La Cour de cassation a récemment dit pour droit que la reconnaissance d’un déséquilibre significatif contenu dans un contrat commercial était subordonnée à la démonstration effective d’une soumission ou d’une tentative de soumission à de telles conditions, laquelle ne peut se présumer du déséquilibre allégué (Cass. Com., 20 novembre 2019, n°18-12.823).

Pour rappel, l’article L442-1 du Code de commerce (anciennement article L442-6 du même Code) sanctionne par la nullité de la clause incriminée et le paiement de dommages-intérêts toute personne exerçant des activités de production, de distribution ou de service, tentant de soumettre son co-contractant à un déséquilibre significatif dans leurs droits et obligations respectifs.

En l’espèce, le Ministre de l’économie avait assigné un distributeur aux fins de faire cesser certaines de ses pratiques contractuelles : il imposait à ses fournisseurs ses conditions d’achat type prérédigées qui prévoyaient la possibilité d’exclure ou de renégocier certaines clauses  des conditions de ventes du fournisseur si elles étaient abusives (notamment sur les passations de commandes, les délais écourtés pour contester les factures, l’impossibilité de négocier les prix et remises ou encore l’exonération ou la limitation de responsabilité du vendeur).
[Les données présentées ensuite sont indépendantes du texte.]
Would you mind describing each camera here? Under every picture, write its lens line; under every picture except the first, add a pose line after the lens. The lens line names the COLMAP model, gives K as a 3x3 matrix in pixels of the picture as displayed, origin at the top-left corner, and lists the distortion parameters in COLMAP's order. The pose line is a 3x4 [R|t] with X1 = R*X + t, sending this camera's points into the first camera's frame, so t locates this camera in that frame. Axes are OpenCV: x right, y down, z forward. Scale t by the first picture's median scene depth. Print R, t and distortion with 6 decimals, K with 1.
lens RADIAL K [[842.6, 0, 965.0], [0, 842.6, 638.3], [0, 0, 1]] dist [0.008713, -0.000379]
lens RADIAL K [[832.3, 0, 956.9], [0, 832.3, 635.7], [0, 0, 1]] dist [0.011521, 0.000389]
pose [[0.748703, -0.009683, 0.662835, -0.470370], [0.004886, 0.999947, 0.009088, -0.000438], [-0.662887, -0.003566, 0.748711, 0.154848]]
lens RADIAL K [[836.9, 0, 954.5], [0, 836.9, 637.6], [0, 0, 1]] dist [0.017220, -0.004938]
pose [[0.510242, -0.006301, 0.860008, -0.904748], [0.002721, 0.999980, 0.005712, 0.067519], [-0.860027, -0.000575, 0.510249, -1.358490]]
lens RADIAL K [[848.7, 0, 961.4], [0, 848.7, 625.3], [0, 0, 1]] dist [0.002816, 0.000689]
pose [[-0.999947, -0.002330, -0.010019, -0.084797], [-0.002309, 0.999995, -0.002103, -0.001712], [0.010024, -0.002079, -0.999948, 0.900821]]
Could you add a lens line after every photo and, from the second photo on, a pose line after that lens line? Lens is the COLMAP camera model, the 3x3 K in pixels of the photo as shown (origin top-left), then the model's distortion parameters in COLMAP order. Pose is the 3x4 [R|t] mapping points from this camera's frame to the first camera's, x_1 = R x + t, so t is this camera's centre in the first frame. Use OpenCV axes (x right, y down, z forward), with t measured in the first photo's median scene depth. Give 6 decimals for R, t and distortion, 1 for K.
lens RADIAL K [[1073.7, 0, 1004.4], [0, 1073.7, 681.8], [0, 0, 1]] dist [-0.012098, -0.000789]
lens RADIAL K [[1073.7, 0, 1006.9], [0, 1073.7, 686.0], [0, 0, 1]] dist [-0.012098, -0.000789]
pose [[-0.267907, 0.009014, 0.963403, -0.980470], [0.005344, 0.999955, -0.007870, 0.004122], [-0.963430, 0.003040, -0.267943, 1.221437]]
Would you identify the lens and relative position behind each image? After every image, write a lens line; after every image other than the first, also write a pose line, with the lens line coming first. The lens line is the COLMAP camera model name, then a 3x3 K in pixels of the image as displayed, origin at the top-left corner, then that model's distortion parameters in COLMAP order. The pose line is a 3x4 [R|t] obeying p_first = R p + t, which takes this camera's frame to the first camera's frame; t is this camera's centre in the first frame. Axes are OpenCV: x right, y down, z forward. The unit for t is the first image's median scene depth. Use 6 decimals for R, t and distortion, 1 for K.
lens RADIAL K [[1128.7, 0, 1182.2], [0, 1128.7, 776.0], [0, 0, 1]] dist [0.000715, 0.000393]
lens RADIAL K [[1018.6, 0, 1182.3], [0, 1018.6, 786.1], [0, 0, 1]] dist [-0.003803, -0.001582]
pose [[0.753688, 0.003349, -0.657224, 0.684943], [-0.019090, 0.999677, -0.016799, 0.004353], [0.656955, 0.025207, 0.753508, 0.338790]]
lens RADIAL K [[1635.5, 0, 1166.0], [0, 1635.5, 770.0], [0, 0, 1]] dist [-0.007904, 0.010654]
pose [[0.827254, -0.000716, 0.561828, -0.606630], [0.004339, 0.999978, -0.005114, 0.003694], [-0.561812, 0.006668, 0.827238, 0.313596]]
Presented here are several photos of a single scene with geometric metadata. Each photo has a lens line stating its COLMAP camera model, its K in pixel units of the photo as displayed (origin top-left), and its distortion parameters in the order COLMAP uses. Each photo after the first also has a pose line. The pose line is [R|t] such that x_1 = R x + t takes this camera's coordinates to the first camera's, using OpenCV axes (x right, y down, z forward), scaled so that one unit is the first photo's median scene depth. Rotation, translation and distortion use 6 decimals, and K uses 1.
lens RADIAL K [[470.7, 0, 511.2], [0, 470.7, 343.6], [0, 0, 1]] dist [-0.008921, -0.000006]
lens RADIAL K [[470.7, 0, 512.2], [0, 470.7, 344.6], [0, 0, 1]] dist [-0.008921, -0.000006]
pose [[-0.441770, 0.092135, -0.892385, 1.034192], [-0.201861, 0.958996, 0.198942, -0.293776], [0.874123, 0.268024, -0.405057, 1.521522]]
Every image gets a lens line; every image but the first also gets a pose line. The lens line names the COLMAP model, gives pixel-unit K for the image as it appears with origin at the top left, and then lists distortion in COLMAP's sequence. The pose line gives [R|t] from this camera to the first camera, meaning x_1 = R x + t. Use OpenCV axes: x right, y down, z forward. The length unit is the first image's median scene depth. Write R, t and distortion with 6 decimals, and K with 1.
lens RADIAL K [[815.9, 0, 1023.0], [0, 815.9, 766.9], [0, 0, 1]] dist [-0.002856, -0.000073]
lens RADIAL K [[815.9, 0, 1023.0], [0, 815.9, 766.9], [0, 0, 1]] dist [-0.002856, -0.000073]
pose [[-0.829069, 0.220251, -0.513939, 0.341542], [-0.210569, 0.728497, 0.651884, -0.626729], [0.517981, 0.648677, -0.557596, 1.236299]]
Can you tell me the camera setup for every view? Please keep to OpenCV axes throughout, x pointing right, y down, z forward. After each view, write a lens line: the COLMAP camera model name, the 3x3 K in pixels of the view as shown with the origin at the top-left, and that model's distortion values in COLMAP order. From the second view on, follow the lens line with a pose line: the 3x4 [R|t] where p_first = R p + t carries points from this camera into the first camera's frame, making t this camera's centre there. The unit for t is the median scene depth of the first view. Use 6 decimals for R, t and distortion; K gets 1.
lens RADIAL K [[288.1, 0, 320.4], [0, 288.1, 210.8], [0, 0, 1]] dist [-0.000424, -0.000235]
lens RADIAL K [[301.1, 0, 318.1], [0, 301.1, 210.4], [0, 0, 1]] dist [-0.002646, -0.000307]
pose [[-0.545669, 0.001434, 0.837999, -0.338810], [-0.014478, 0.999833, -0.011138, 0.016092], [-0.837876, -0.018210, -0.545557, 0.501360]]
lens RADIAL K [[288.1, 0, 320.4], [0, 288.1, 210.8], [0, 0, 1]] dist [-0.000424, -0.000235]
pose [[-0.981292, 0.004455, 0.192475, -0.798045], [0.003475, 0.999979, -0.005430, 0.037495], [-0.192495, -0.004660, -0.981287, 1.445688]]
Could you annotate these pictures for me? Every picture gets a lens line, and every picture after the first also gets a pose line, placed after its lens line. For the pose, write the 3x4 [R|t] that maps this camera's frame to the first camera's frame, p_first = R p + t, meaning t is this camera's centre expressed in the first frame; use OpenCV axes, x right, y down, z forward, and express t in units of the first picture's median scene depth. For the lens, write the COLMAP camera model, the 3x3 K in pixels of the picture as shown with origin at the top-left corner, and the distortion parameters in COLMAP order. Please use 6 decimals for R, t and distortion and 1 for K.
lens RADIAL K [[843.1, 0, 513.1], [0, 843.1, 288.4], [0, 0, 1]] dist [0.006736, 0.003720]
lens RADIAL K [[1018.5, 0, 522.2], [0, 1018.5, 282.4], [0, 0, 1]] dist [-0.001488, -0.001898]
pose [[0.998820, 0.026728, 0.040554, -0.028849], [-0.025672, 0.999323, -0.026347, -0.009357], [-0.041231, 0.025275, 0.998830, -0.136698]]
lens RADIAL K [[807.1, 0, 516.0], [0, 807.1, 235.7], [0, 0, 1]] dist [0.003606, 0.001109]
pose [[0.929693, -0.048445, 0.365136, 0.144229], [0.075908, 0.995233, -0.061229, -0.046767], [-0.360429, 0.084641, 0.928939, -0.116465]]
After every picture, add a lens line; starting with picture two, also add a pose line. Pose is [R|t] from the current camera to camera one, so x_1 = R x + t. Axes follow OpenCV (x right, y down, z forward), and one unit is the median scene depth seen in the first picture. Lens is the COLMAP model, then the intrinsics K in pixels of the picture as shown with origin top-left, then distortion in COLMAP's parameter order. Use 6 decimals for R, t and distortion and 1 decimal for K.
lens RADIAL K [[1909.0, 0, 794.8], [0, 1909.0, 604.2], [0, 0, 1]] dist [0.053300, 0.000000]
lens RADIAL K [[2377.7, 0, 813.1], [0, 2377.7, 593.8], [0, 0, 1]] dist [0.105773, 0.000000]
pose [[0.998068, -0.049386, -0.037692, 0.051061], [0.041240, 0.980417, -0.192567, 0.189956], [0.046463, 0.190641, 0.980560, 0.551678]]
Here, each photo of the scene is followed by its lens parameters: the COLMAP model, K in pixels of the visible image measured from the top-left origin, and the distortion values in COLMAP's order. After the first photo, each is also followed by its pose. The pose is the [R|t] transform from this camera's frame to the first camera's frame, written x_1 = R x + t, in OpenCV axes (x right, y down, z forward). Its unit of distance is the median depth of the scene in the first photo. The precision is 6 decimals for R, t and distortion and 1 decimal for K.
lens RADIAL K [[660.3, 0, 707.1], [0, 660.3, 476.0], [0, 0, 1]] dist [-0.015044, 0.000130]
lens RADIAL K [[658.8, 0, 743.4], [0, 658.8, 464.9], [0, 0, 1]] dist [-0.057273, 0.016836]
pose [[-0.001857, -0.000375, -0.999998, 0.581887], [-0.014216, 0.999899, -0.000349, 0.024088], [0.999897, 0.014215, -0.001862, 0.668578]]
Après le rejet de ses demandes par la Cour d’appel de Paris, le Ministre s’est pourvu en cassation, faisant notamment valoir que la charge de la preuve de la soumission ou de la tentative de soumission à un déséquilibre significatif ne lui incombait pas.

En effet, aux termes de son argumentaire, il reviendrait au distributeur de prouver qu’il n’était pas coupable d’un tel comportement du fait de la combinaison de deux éléments.

D’une part, comme le constatait la Cour elle-même, le distributeur proposait à l’ensemble de ses fournisseurs une convention type contenant des clauses déséquilibrées qu’il avait prérédigée.

D’autre part, une asymétrie de pouvoir bien connue dans le secteur de la grande distribution, entre le distributeur et ses fournisseurs, était également établie.

Dans ce contexte, l’attendu de principe de cet arrêt règle une question épineuse, à laquelle la Cour d’appel de Paris peinait à adresser une réponse claire.

Tantôt retenant une soumission s’inférant inévitablement du contenu du contrat examiné, tantôt exigeant la démonstration effective d’une soumission ou d’une tentative de soumission active, ces atermoiements nécessitaient que la Cour de cassation prenne position.

Pour ce faire, cette dernière édicte en réponse au Ministre qu’une telle démonstration implique de prouver l’absence de négociation effective des stipulations déséquilibrées.

La structure déséquilibrée du marché concerné ne peut constituer un élément de preuve suffisant, et n’est qu’un simple indice qui doit être complété par d’autres éléments de démonstration.

Ainsi, il ne suffira plus à une victime de tels agissements de démontrer qu’elle est assujettie à un contrat déséquilibré. Elle devra produire des preuves d’un refus effectif de négociation de la part de son co-contractant, par exemple par l’intermédiaire d’échanges avec ce dernier en attestant.